For anyone who wants to know how to create Eurobeat music with Garageband, you’re in a great deal of luck. This guide will help you grasp the basic instrumentation/arrangement for Eurobeat in the context of Apple’s Garageband. All you need is a basic understanding of music comprehension and beats (I.E, the difference between a quarter note and an 8th note), and you’ll do fine.
The biggest problem isn’t knowing WHAT to write; if you really want to know how to write in the Eurobeat style, first try mimicking songs you already like. Copy the styles of the labels you like, or songs from certain eras you like from those labels. Then try writing sound-alikes, songs that aren’t the same but close. Then branch off and try things that you like, and are unlike any other Eurobeat creation out there. Yes, Eurobeat’s known for songs that borrow liberally from other songs, so even if it DOES sound like another song out there (to my knowledge, the riff to “King & Queen” is re-used more than 10 times in the Eurobeat world, including independent/Non-Avex productions), you’ll be in good shape.
The biggest problem I hear of is getting the instrumentation right. You’ll need, at the very least, Garageband and the basic “Software Update” sounds (that means, you get the Dance kit in Drums) to get things rolling.
Now! The very least instruments you’ll need are the Dance Kit, a good synth bass (Round Synth Bass) tends to be just fine for learners, and a sort of synth brass/sawtooth. You may also want some strings to flesh out the soundscape/soundworld (pick one, terminology doesn’t matter, really), but if you’re JUUUUUST learning, you can forgo it for now. Get a basic dance beat going (Kick drum on every 1/4 note, open hi-hat on every other 1/8 note, for that basic Boom-ksssh boom-ksssh), and you have the drums. (Later you may want to add a snare hit on every other 1/4, but that’s another story.) Now, add a bass note on every other 1/8 note, so it matches up with the hi-hat. Now you have a basic dance beat, and if the bass sound you picked is right, you have the Eurobeat sound.

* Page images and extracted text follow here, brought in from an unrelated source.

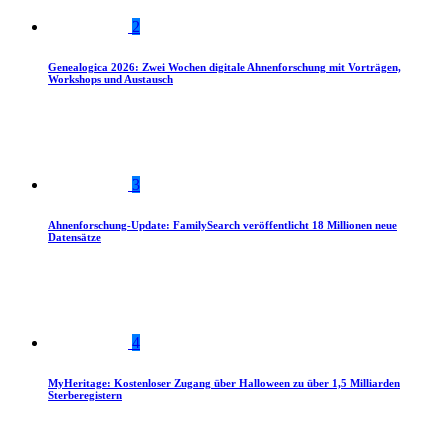
2
Genealogica 2026: Zwei Wochen digitale Ahnenforschung mit Vorträgen,
Workshops und Austausch
3
Ahnenforschung-Update: FamilySearch veröffentlicht 18 Millionen neue
Datensätze
4
MyHeritage: Kostenloser Zugang über Halloween zu über 1,5 Milliarden
Sterberegistern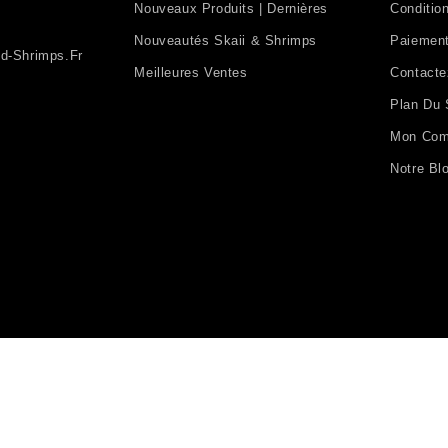
Nouveaux Produits | Dernières
Condition
Nouveautés Skaii & Shrimps
Paiement
d-Shrimps.fr
Meilleures Ventes
Contact
Plan Du 
Mon Com
Notre Bl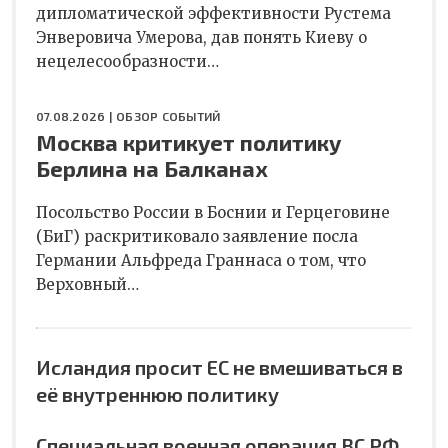
дипломатической эффективности Рустема
Энверовича Умерова, дав понять Киеву о
нецелесообразности…
07.08.2026 |
ОБЗОР СОБЫТИЙ
Москва критикует политику
Берлина на Балканах
Посольство России в Боснии и Герцеговине
(БиГ) раскритиковало заявление посла
Германии Альфреда Граннаса о том, что
Верховный…
Исландия просит ЕС не вмешиваться в
её внутреннюю политику
Специальная военная операция ВС РФ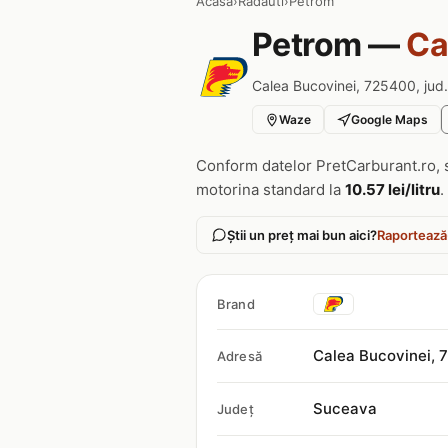
Acasa
›
Radauti
›
Petrom
Petrom —
Ca
Calea Bucovinei, 725400, jud
Waze
Google Maps
Conform datelor PretCarburant.ro, 
motorina standard la
10.57 lei/litru
.
Știi un preț mai bun aici?
Raportează
Brand
Calea Bucovinei,
Adresă
Suceava
Județ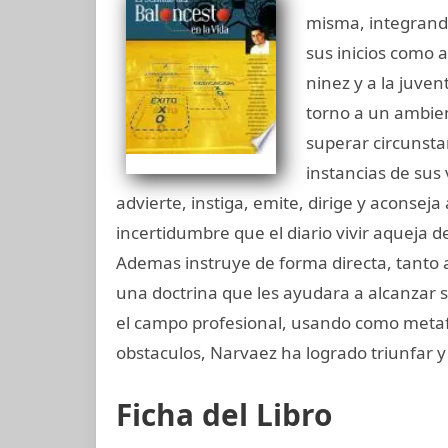
misma, integrando
sus inicios como at
ninez y a la juve
torno a un ambien
superar circunsta
instancias de sus 
advierte, instiga, emite, dirige y aconseja 
incertidumbre que el diario vivir aqueja d
Ademas instruye de forma directa, tanto a
una doctrina que les ayudara a alcanzar 
el campo profesional, usando como metaf
obstaculos, Narvaez ha logrado triunfar y 
Ficha del Libro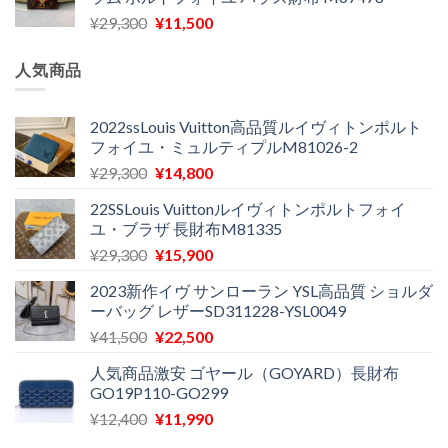
格
価
し
で
元
現
¥
29,300
¥
11,500
は
格
た。
す。
の
在
¥16,500
は
価
の
で
¥11,970
人気商品
格
価
し
で
は
格
た。
す。
¥29,300
は
2022ssLouis Vuitton高品質ルイヴィトンポルト
フォイユ・ミュルティプルM81026-2
で
¥11,500
し
で
元
現
¥
29,300
¥
14,800
た。
す。
の
在
22SSLouis Vuittonルイヴィトンポルトフォイ
価
の
ユ・ブラザ 長財布M81335
格
価
元
現
¥
29,300
¥
15,900
は
格
の
在
¥29,300
は
2023新作イヴ サンローラン YSL高品質 ショルダ
価
の
で
¥14,800
ーバッグ レザーSD311228-YSL0049
格
価
し
で
元
現
¥
41,500
¥
22,500
は
格
た。
す。
の
在
¥29,300
は
人気商品激安 ゴヤール（GOYARD）長財布
価
の
で
¥15,900
GO19P110-GO299
格
価
し
で
元
現
¥
12,400
¥
11,990
は
格
た。
す。
の
在
¥41,500
は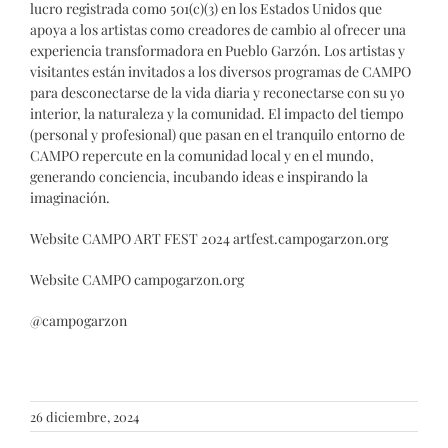
lucro registrada como 501(c)(3) en los Estados Unidos que
apoya a los artistas como creadores de cambio al ofrecer una
experiencia transformadora en Pueblo Garzón. Los artistas y
visitantes están invitados a los diversos programas de CAMPO
para desconectarse de la vida diaria y reconectarse con su yo
interior, la naturaleza y la comunidad. El impacto del tiempo
(personal y profesional) que pasan en el tranquilo entorno de
CAMPO repercute en la comunidad local y en el mundo,
generando conciencia, incubando ideas e inspirando la
imaginación.
Website CAMPO ART FEST 2024 artfest.campogarzon.org
Website CAMPO campogarzon.org
@campogarzon
26 diciembre, 2024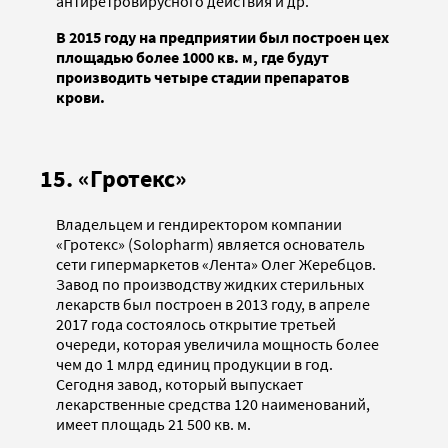
антиретровирусного действия и др.
В 2015 году на предприятии был построен цех
площадью более 1000 кв. м, где будут
производить четыре стадии препаратов
крови.
15. «Гротекс»
Владельцем и гендиректором компании
«Гротекс» (Solopharm) является основатель
сети гипермаркетов «Лента» Олег Жеребцов.
Завод по производству жидких стерильных
лекарств был построен в 2013 году, в апреле
2017 года состоялось открытие третьей
очереди, которая увеличила мощность более
чем до 1 млрд единиц продукции в год.
Сегодня завод, который выпускает
лекарственные средства 120 наименований,
имеет площадь 21 500 кв. м.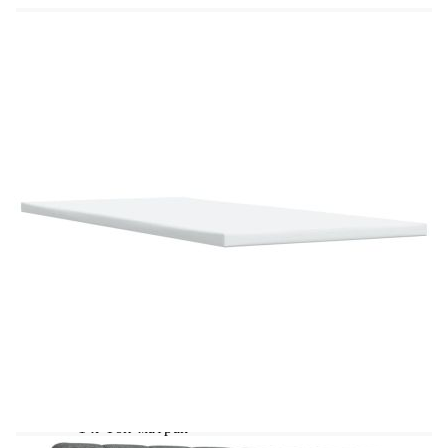
Калъфът се сваля и пере в перална машина
LED лента:
Дължина: 55 см
Напрежение: DC 5 V
Дължина на USB кабела: 150 см
Дължина на захранващия кабел: 30 м
Клас на защита: IP65
Със символ за рязане с ножица
Доставката съдържа:
1 x Рамка за легло
1 x Табла
1 x Матрак
1 х Топ матрак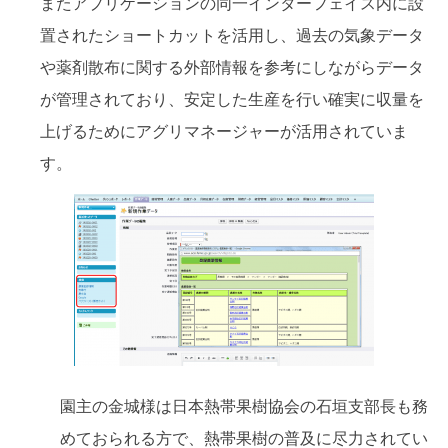
またアプリケーションの同一インターフェイス内に設
置されたショートカットを活用し、過去の気象データ
や薬剤散布に関する外部情報を参考にしながらデータ
が管理されており、安定した生産を行い確実に収量を
上げるためにアグリマネージャーが活用されていま
す。
園主の金城様は日本熱帯果樹協会の石垣支部長も務
めておられる方で、熱帯果樹の普及に尽力されてい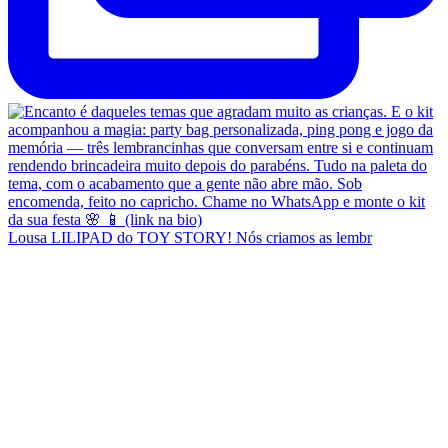
Lousa LILIPAD do TOY STORY! Nós criamos as lembr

As for brass/sawtooth. This could go many ways, but I’m rather OCD with what I use in Garageband. I’m no expert on this because anyone could make a better sound, but it’s also just as easy to piddle around with the wrong sounds and end up with something completely non-Eurobeat. What I did to get a workable synth-brass, was I took the “Cheerful Trance” sound, and modified it (I.E, used the Analog Basic instrument editor). Nix any echo and/or reverb, Set “Mix” to Bright, “Tuning” pretty close to the middle (I have mine at 45), “Cutoff” at about 75, “Resonance” at roughly 19, “Decay” at its fastest setting, “Sustain” at its highest, and “Attack”… is up to you. I managed to get a good sound around 25. Setting it much lower makes it hit a bit less and therefore have less impact; higher than that, you have something a little edgy and closer to a good Sinclairestyle sound at best (and something closer to a bad General MIDI synthbrass at worst). You’re free to work with other settings, but that’s the one that’s borne the most success for me. The result is a bit like ABeatC meets DJ Command.
What I tend to use to create Eurobeat soundworlds in Garageband would be:
- Synth Brass
- Dance Kit for kick and open hi-hat
- Rock Kit for closed hi-hat (every 1/8 note that isn’t taken by the open hi-hat, use it there)
- Any subtle synth-pad or strings sound to fill out the soundworld
- GUITARS. Guitars for sustained chords (much like the pads), guitars for leads… I’m a lot like Dave Rodgers in the sense that I’m a guitar nut.
The rest is what makes the song unique. Now try that and go nuts! Let’s revolutionize how Eurobeat runs, from the fan/independent side!